August 5, 2012 (CHICAGO)

Chicago fire department lieutenant Steve O'Malley was at the right place at the right time on Saturday when a strong gust of wind blew a baby strapped in a stroller right into Lake Michigan and the firefighter quickly jumped into action.

O'Malley was spending a Saturday afternoon tending to his boat when he was un-expectedly called to duty.

"I was determined that the baby was not going to go down on my watch," O'Malley said.

That's how he described his heroic efforts that helped to save the life of a child.

It happened as the off-duty Chicago firefighter was at the 31st street harbor to get his boat ready for this wife's birthday celebration.

The 33-year department veteran says he first saw the stroller bound toddler and his parents just before they walked onto the pier.

That's when witnesses say they unthinkable happened.

"It was just a freak thing," said witness Maynard Welch. "The wind was high and the wheels of the carriage were turned toward the lake.
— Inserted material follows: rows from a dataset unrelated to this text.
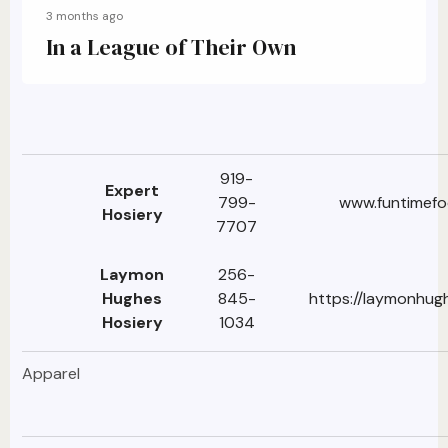
3 months ago
In a League of Their Own
919-
Expert
799-
www.funtimef
Hosiery
7707
Laymon
256-
Hughes
845-
https://laymonhug
Hosiery
1034
Apparel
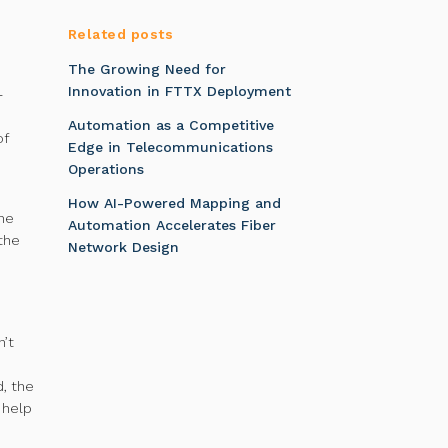
Related posts
The Growing Need for
Innovation in FTTX Deployment
-
Automation as a Competitive
of
Edge in Telecommunications
Operations
How AI-Powered Mapping and
the
Automation Accelerates Fiber
the
Network Design
n’t
d, the
 help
The wind just whipped it right in."

The stroller was sideways in the water with the 18-month-old still strapped inside with the boy face down.

As the baby's mother screamed for help, the child's father jumped in the rescue his son.

The 52-year-old O'Malley, who has two adult daughters of his own, followed.

"I seen the yellow t-shirt the baby had on and grabbed and pulled to baby up in the stroller," O'Malley said.

Several bystanders who witnessed the incredible scene helped hoist the child to safety.

The startled toddler began to cry, but was alright.

"It gave me goose bumps," said witness Alexsandria Hall. "It was a happy ending but it's an eye opening for everybody with children."

Just ask Mary Meade, who is spending the day at the harbor with granddaughter Flannigan.

"We're staying far from the water and holding on, holding on tight," she said.

Sunday, the Southwest Side resident who was recently promoted to lieutenant, remains uncomfortable with all the recognition.

He downplays his actions, crediting his years of fire department training for his good deed.

"Glad I was here," he said. "Right place and the right time."

Colleagues say they are not surprised by the actions of O'Malley, whose promotion becomes official during a Navy Pier ceremony next Friday.

The child did not have to be hospitalized and his parents were so grateful that they invited firefighter O'Malley to a cookout on their boat that was docked nearby.